In the early 1970s, a group nicknamed the "fighter mafia" - two rebel Air Force colonels, a Pentagon analyst and a General Dynamics engineer - argued against conventional wisdom for a smaller, relatively simple and inexpensive design that could be produced by the hundreds.

The F-16 was a reaction to the high cost and significant problems with previous fighters, said Loren Thompson, a defense analyst with the Lexington Institute. General Dynamics eventually won a five-company dogfight to build a fourth-generation fighter for the Pentagon.

The first production F-16 rolled off the assembly line in August 1978. It was built for the U.S. Air Force, but orders for the jet from other countries took off when they saw what the jet could do.

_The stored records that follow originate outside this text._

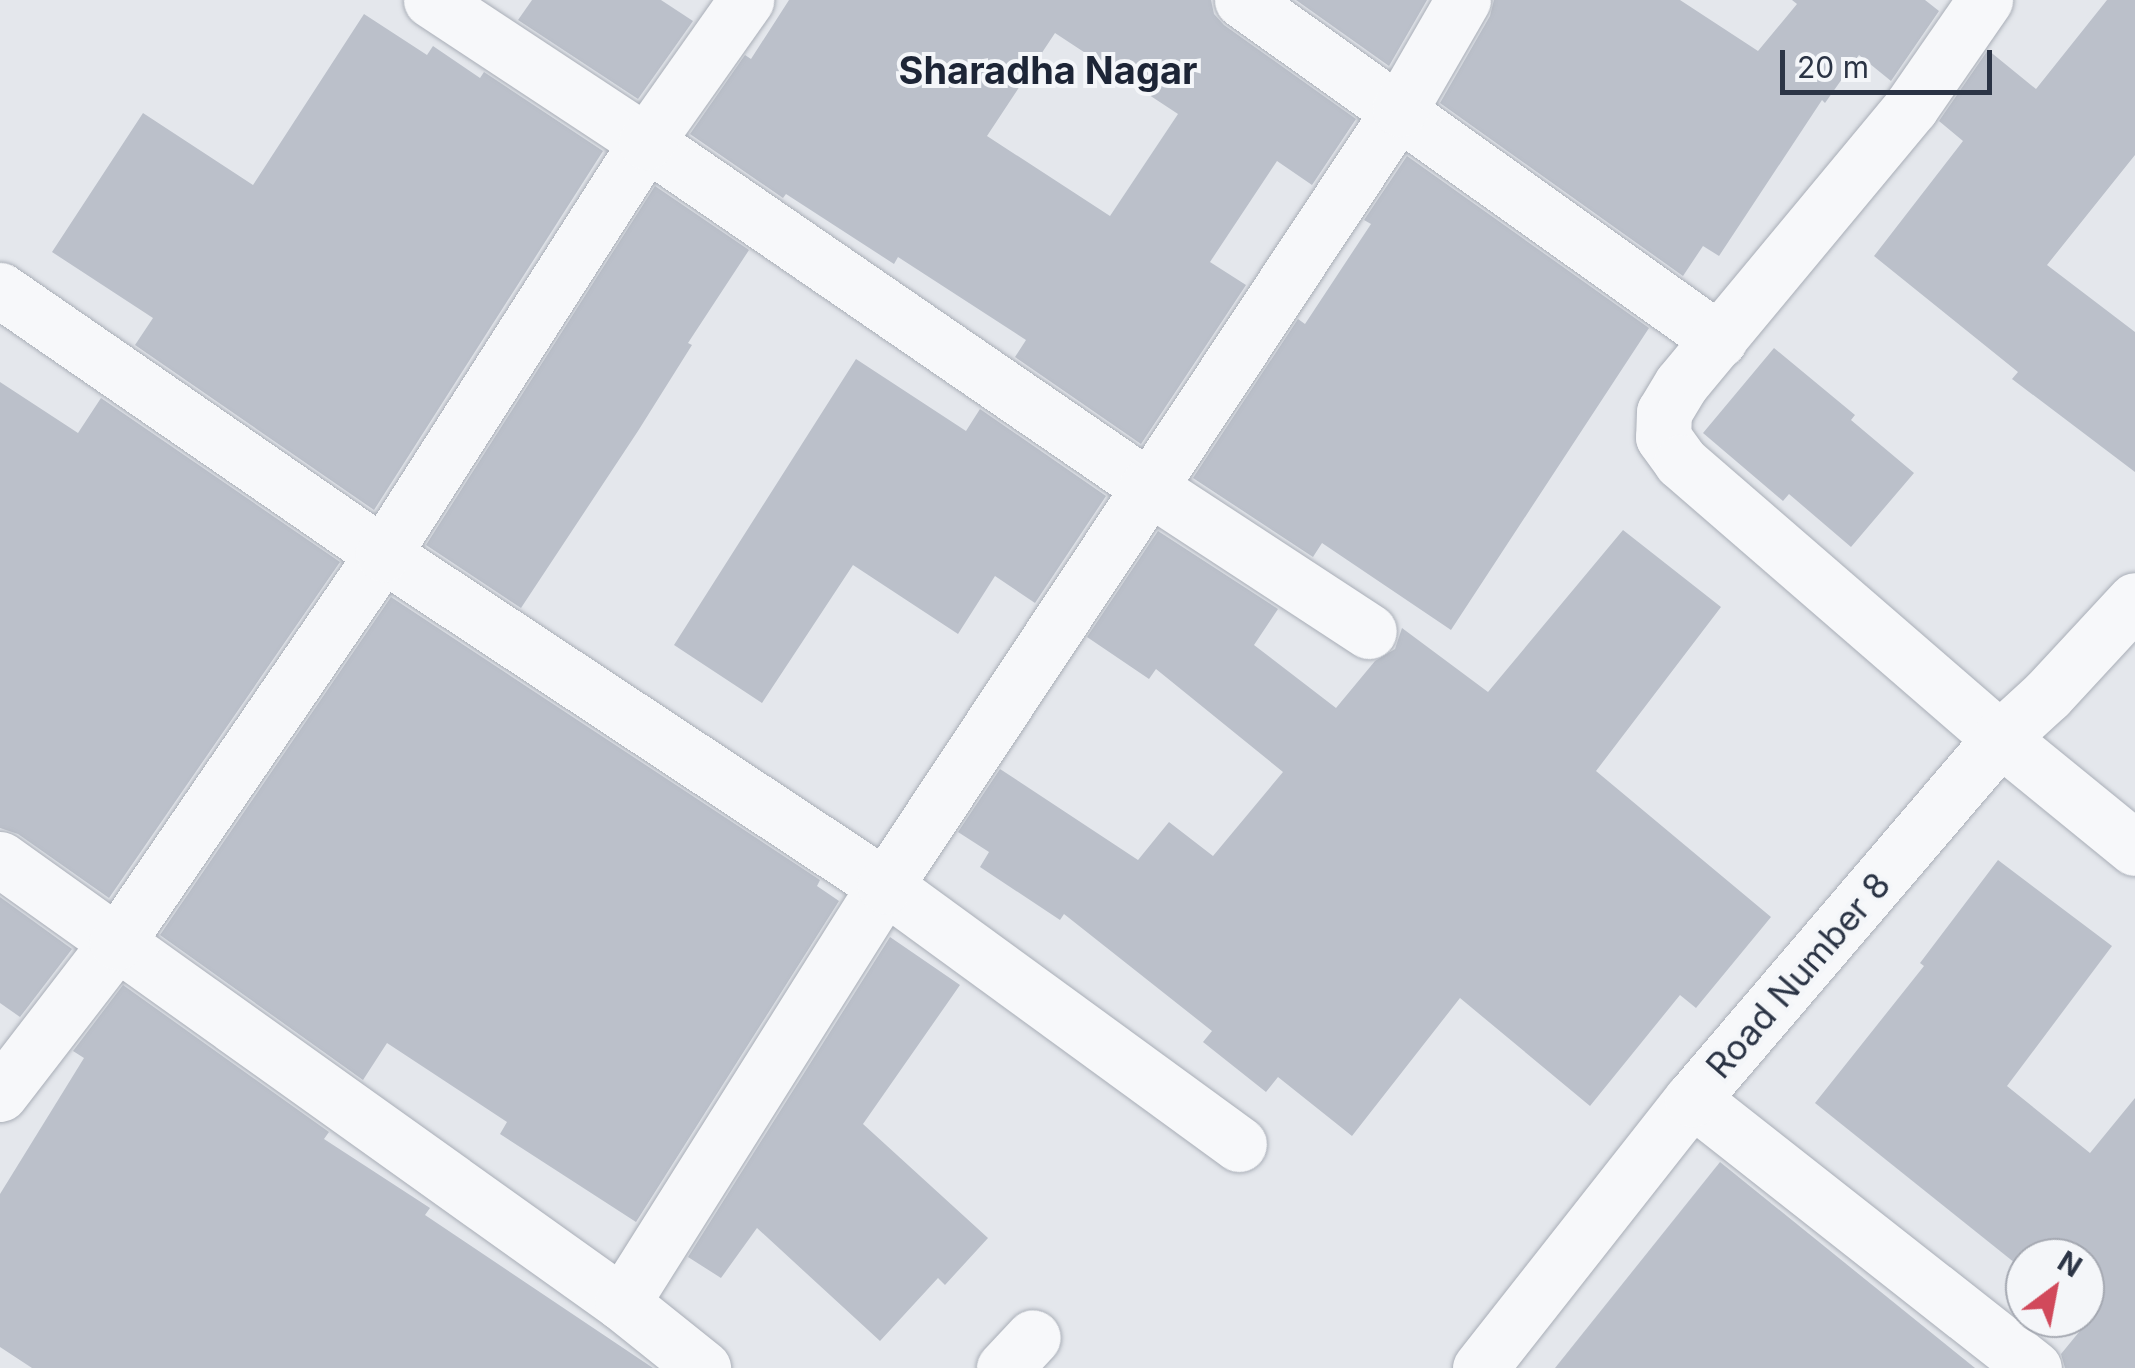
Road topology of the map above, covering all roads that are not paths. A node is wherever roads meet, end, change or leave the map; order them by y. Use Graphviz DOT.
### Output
graph roads {
  1 [pos="431,0"];
  2 [pos="746,0"];
  3 [pos="1242,0"];
  4 [pos="1463,0"];
  5 [pos="1986,0"];
  6 [pos="1400,108"];
  7 [pos="646,142"];
  8 [pos="0,290"];
  9 [pos="1718,340"];
  10 [pos="1147,486"];
  11 [pos="384,554"];
  12 [pos="2135,600"];
  13 [pos="1369,631"];
  14 [pos="2000,738"];
  15 [pos="2135,848"];
  16 [pos="0,859"];
  17 [pos="885,886"];
  18 [pos="117,942"];
  19 [pos="0,1094"];
  20 [pos="1692,1099"];
  21 [pos="1239,1144"];
  22 [pos="622,1303"];
  23 [pos="703,1368"];
  24 [pos="1480,1368"];
  25 [pos="2034,1368"];
  1 -- 7 [label="street"];
  2 -- 7 [label="street"];
  3 -- 6 [label="street"];
  4 -- 6 [label="street"];
  5 -- 9 [label="street"];
  6 -- 9 [label="street"];
  6 -- 10 [label="street"];
  7 -- 10 [label="street"];
  7 -- 11 [label="street"];
  8 -- 11 [label="street"];
  9 -- 14 [label="street"];
  10 -- 13 [label="street"];
  10 -- 17 [label="street"];
  11 -- 17 [label="street"];
  11 -- 18 [label="street"];
  12 -- 14 [label="street, Road Number 8"];
  14 -- 15 [label="street"];
  14 -- 20 [label="street, Road Number 8"];
  16 -- 18 [label="street"];
  17 -- 21 [label="street"];
  17 -- 22 [label="street"];
  18 -- 19 [label="street"];
  18 -- 22 [label="street"];
  20 -- 24 [label="street, Road Number 8"];
  20 -- 25 [label="street"];
  22 -- 23 [label="street"];
}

At its peak in the late 1980s, 30,000 people worked in west Fort Worth, where the plant turned out about one F-16 a day.

Of the 4,588 F-16s built worldwide, about 3,200 are still flying today, said John Losinger, the company's F-16 spokesman. The last 36 F-16s built in Fort Worth were sold to the Iraqi air force.

"The sun never sets on the F-16," Losinger said. "Even after Fort Worth's last production jet departs, the F-16 is not going anywhere."